Sunday, June 13, 2010

Today's Words of Wit

I received this from my good friend in Utah, Lola Brown and I just had to pass it on.....I know all you gals will relate...unfortunately!!!

WHAT RELIGION IS YOUR BRA?

A man walked into the ladies department of Macy's and shyly walked up to the woman behind the counter and said, "I'd like to uy a bra for my wife."

"What type of bra?" asked the clerk.

"Type?" inquires the man. "There's more than one type?"

"Look around," said the saleslady as she showed a sea of bras in every shape, size, color and material imaginable.

"Actually, even with all of this variety, thee are really only four types of bras to choose from," she continued.

Relieved, the man asked about the types.

The saleslady replied: "There are the Catholic, Salvation Army, Presbyterian and the Baptist types. Which one would you prefer?"

Now totally befuddled, the man asked aboaut the differences between them.

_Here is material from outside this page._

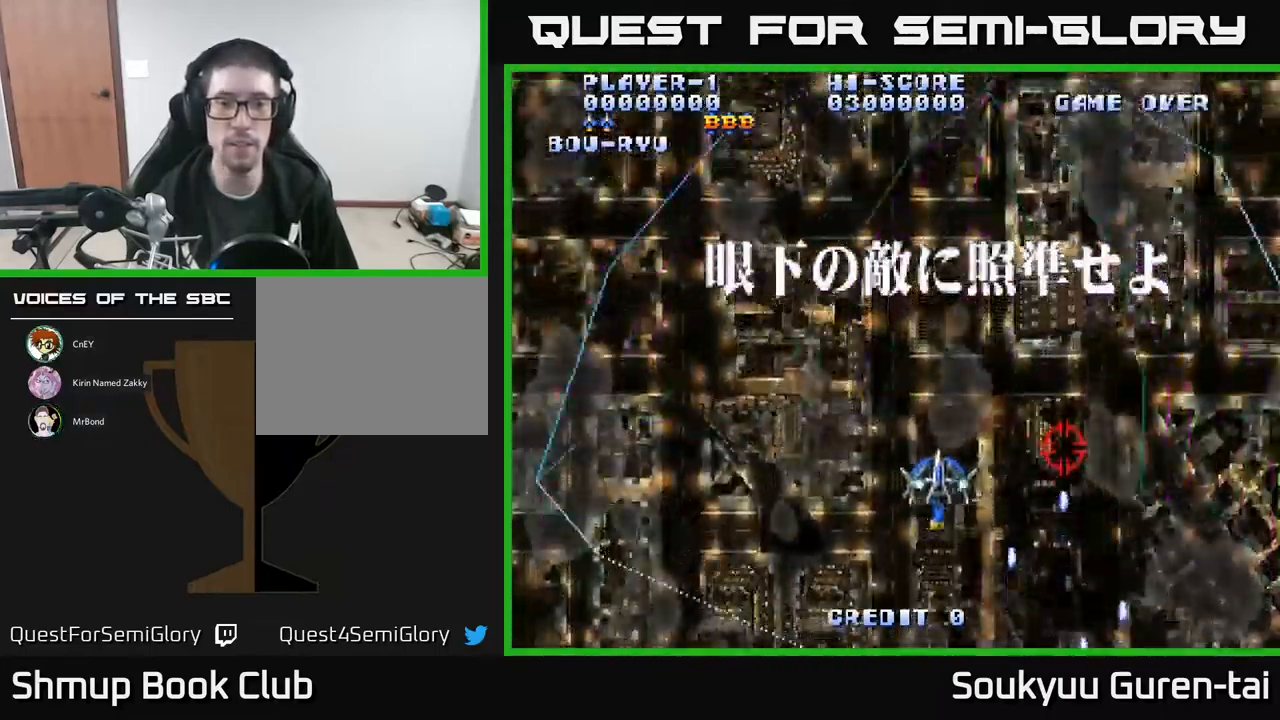
{"buttons": ["A"], "events": [[267, "DPAD_DOWN", "up"], [283, "DPAD_RIGHT", "up"]]}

The saleslady responded, "It is all really quite simple. The Catholic typesupport the masses; The Salvation Army type lifts the fallen; The Presbyterian type keeps them staunch and upright; The Baptist type makes mountains out of molehills."

Have you ever wondered why A,B,C,D,DD,E,F,G, and H are the letters used to define bra sizes?

If you have wondered why but coudn't figure out what the letters stood for, it is about time you become informed!

A --- almost boobs
B ---barely there
C---can't complain
D---Dang!
E---Enormous!
F---Fake
G---get a reduction
H---Help me! I've fallen and I can't get up!

They forgot the German bra: HOLTZEMFROMFLOPPEN!